1. What to look out for

A strong focal point is the single most important thing, so look for interesting details that stand alone, like a single post, a pier or building surrounded by moving water or clouds – there’s no point shooting long exposures unless there’s movement in the frame!

2. Banish light leaks

Often showing as purple patches, light leaks are the enemy of long exposure photography. The two main leakage points are the viewfinder and the filter fixing, so as well as covering up the viewfinder, use a good quality filter set with tight, light-blocking seals.

3. Find the sweet spot

There’s often a temptation to use narrow apertures, like f/16 or f/22, to extend depth of field. But all lenses have a sweet spot, usually around f/5.6 to f/8. Above f/11 diffraction can cause softness, so consider whether you really need the extra depth-of-field. 

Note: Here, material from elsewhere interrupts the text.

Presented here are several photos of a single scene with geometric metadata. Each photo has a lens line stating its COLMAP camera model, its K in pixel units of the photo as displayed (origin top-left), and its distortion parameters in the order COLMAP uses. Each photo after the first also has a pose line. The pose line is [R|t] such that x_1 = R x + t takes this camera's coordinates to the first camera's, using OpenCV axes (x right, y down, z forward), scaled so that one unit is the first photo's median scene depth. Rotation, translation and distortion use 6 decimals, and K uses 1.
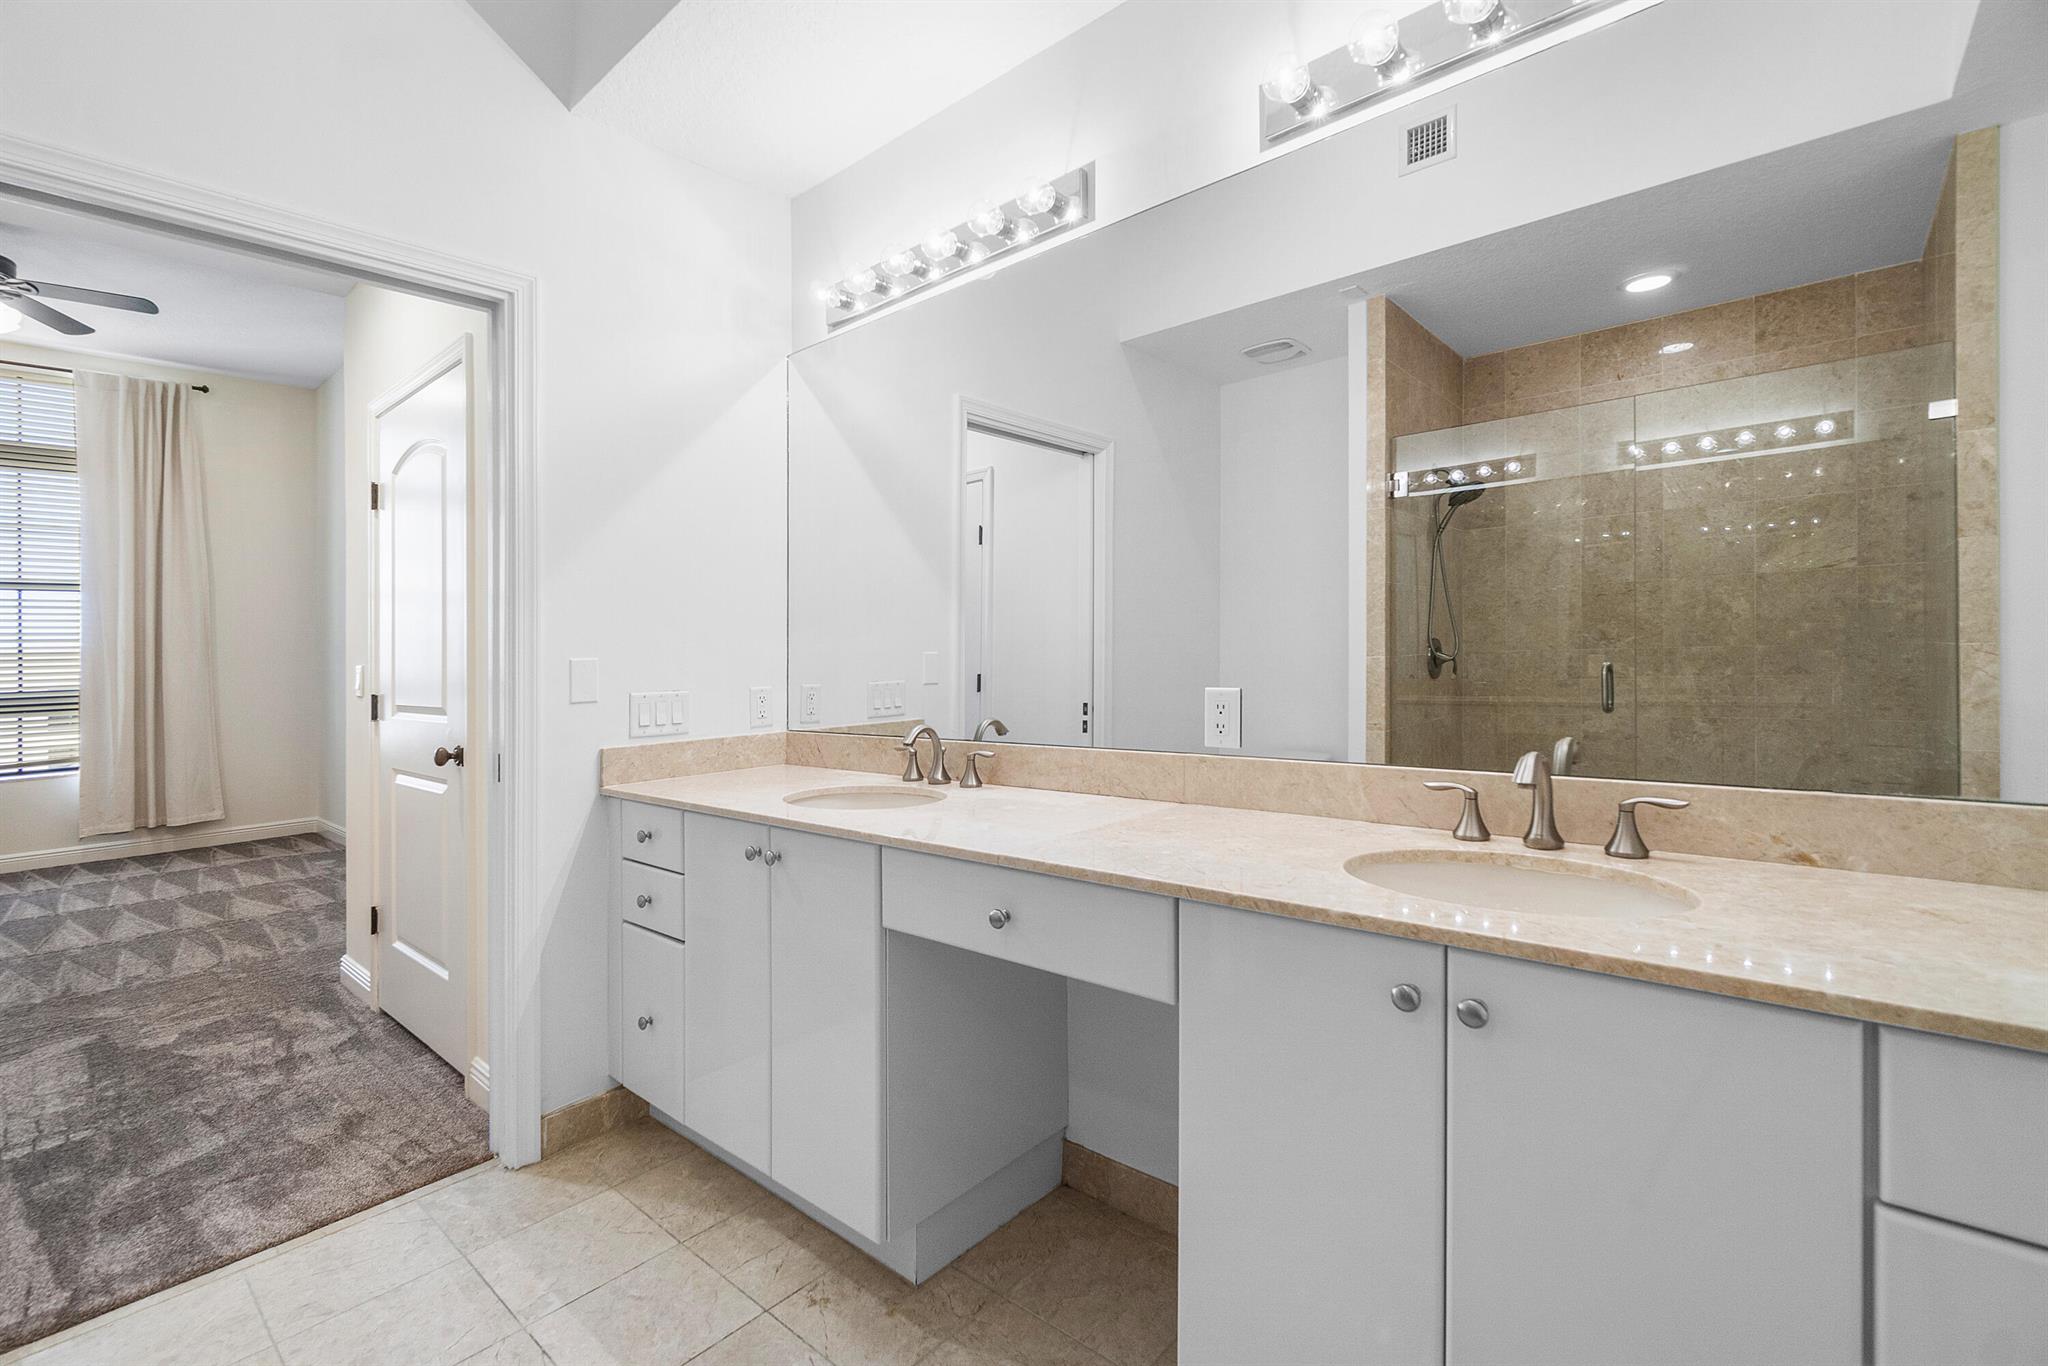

4. Turn off image stabilisation

Whenever you shoot a long exposure it’s a good idea to turn off any stabilisation, as it can lead to blurry images. There’s really no need to use the mirror-lockup feature as the effects of the mirror will go unnoticed when your exposures stretch to several seconds or more.

Step by step: Convert your seascapes to monochrome

Use Photoshop and selective adjustments to finish off with a classy black-and-white conversion

Long-exposure images suffer from noise so set noise reduction in ACR’s Detail panel. Convert to mono with ACR’s HSL/Grayscale panel, which enables you to control the brightness of colour ranges. Here we darkened the blues for a moody sky.

You can change the mood of your image with a series of selective tweaks. In Photoshop Shift-click over the sea with the Magic Wand to select, then add a Levels adjustment layer, using the sliders to lighten the area. Repeat to adjust other areas of the image.